From Images to Decisions: Assistive Computer Vision for Non-Metallic Content Estimation in Scrap Metal
Daniil Storonkin, Ilia Dziub, Maksim Golyadkin, Ilya Makarov
TL;DR
This work tackles the challenge of non-metallic inclusions in scrap metal, which impact energy use, emissions, and safety, by delivering an assistive computer vision pipeline that estimates railcar-level contamination and classifies scrap types from unloading images. It introduces two modeling strategies: multi-instance learning (MIL) to predict contamination from temporally ordered per-layer frames, and multi-task learning (MTL) to jointly perform contamination regression and scrap grade classification, with Swin Transformer backbones outperforming CNNs.
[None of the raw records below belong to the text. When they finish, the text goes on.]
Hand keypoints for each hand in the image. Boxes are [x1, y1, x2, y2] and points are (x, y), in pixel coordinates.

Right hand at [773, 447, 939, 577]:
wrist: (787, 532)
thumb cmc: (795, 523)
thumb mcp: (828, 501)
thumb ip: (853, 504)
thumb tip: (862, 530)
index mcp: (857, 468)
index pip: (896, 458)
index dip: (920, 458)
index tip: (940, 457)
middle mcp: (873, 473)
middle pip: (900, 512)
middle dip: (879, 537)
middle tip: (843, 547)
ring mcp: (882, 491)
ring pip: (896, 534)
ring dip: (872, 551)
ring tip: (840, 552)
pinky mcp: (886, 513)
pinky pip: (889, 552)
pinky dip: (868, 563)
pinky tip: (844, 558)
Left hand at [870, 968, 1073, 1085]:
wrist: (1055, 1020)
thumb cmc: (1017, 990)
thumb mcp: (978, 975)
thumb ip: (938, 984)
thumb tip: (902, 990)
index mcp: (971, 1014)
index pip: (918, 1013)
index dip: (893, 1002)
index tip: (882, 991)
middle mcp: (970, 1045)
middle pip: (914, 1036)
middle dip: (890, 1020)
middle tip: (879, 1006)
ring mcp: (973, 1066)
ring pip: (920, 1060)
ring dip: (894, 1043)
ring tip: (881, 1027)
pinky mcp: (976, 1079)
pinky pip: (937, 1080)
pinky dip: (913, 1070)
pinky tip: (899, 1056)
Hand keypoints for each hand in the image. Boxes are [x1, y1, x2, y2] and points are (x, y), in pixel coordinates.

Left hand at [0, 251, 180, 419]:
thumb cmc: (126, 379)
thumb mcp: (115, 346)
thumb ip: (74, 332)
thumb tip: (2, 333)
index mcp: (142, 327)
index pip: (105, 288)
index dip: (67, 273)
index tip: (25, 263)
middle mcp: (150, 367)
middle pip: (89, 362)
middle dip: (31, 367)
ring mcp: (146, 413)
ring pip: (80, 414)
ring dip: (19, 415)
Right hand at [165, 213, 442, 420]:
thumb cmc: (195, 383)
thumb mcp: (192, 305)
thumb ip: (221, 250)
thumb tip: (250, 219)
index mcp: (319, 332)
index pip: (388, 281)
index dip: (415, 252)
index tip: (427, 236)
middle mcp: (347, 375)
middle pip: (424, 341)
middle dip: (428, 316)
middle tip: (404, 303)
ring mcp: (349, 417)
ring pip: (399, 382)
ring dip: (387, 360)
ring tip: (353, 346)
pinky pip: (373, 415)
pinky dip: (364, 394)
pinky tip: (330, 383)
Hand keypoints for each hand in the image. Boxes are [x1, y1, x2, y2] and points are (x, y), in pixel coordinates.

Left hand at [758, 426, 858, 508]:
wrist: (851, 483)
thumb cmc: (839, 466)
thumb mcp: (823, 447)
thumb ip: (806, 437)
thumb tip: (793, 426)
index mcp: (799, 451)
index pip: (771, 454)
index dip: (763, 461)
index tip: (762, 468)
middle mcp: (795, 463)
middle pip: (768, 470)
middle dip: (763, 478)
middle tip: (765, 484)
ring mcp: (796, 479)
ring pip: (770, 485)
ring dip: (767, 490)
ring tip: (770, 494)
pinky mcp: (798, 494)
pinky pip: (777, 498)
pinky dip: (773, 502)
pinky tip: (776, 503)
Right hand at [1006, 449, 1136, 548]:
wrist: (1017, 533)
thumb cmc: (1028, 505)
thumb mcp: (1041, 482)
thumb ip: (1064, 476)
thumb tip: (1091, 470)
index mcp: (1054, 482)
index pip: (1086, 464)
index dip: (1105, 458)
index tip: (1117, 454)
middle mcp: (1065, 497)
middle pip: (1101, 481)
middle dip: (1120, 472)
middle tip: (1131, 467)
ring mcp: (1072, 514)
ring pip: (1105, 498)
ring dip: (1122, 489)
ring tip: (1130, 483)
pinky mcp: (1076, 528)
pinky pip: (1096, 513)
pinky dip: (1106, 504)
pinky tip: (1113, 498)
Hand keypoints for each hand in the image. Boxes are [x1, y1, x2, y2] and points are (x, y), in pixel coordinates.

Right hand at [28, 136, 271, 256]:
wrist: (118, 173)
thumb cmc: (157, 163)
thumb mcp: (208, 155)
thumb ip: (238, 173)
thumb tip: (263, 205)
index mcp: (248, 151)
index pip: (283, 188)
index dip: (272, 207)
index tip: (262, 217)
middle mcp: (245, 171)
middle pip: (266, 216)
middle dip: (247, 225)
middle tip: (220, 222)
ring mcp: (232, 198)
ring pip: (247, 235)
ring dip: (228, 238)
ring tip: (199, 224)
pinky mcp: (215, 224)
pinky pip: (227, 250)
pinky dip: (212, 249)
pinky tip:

The best MIL result achieves $MAE=0.27$ and $R^2=0.83$, while the Swin-MTL setup reaches $MAE=0.36$ with $F1=0.79$, demonstrating high accuracy and practical viability for near real-time deployment. The system integrates into production via a double-blind annotation workflow, an active-learning loop, and a versioned inference service, reducing subjective variability and enabling safer, more reliable melt planning and scrap acceptance.
Abstract
Scrap quality directly affects energy use, emissions, and safety in steelmaking. Today, the share of non-metallic inclusions (contamination) is judged visually by inspectors - an approach that is subjective and hazardous due to dust and moving machinery. We present an assistive computer vision pipeline that estimates contamination (per percent) from images captured during railcar unloading and also classifies scrap type. The method formulates contamination assessment as a regression task at the railcar level and leverages sequential data through multi-instance learning (MIL) and multi-task learning (MTL). Best results include MAE 0.27 and R2 0.83 by MIL; and an MTL setup reaches MAE 0.36 with F1 0.79 for scrap class. Also we present the system in near real time within the acceptance workflow: magnet/railcar detection segments temporal layers, a versioned inference service produces railcar-level estimates with confidence scores, and results are reviewed by operators with structured overrides; corrections and uncertain cases feed an active-learning loop for continual improvement. The pipeline reduces subjective variability, improves human safety, and enables integration into acceptance and melt-planning workflows.